╭──

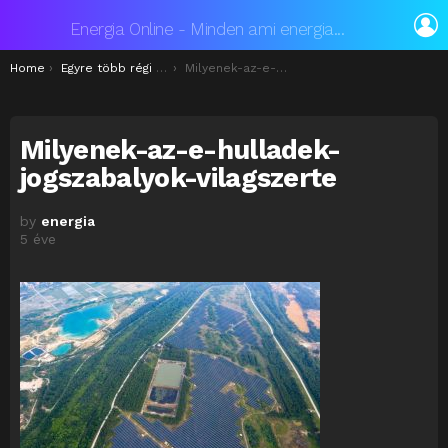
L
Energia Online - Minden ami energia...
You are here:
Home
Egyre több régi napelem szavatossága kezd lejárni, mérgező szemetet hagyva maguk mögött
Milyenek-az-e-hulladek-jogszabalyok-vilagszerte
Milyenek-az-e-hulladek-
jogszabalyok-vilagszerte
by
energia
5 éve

╰──

From the material above, copy each line that includes the word "vilagszerte".

> [FINISHED TASK]
Milyenek-az-e-hulladek-jogszabalyok-vilagszerte
jogszabalyok-vilagszerte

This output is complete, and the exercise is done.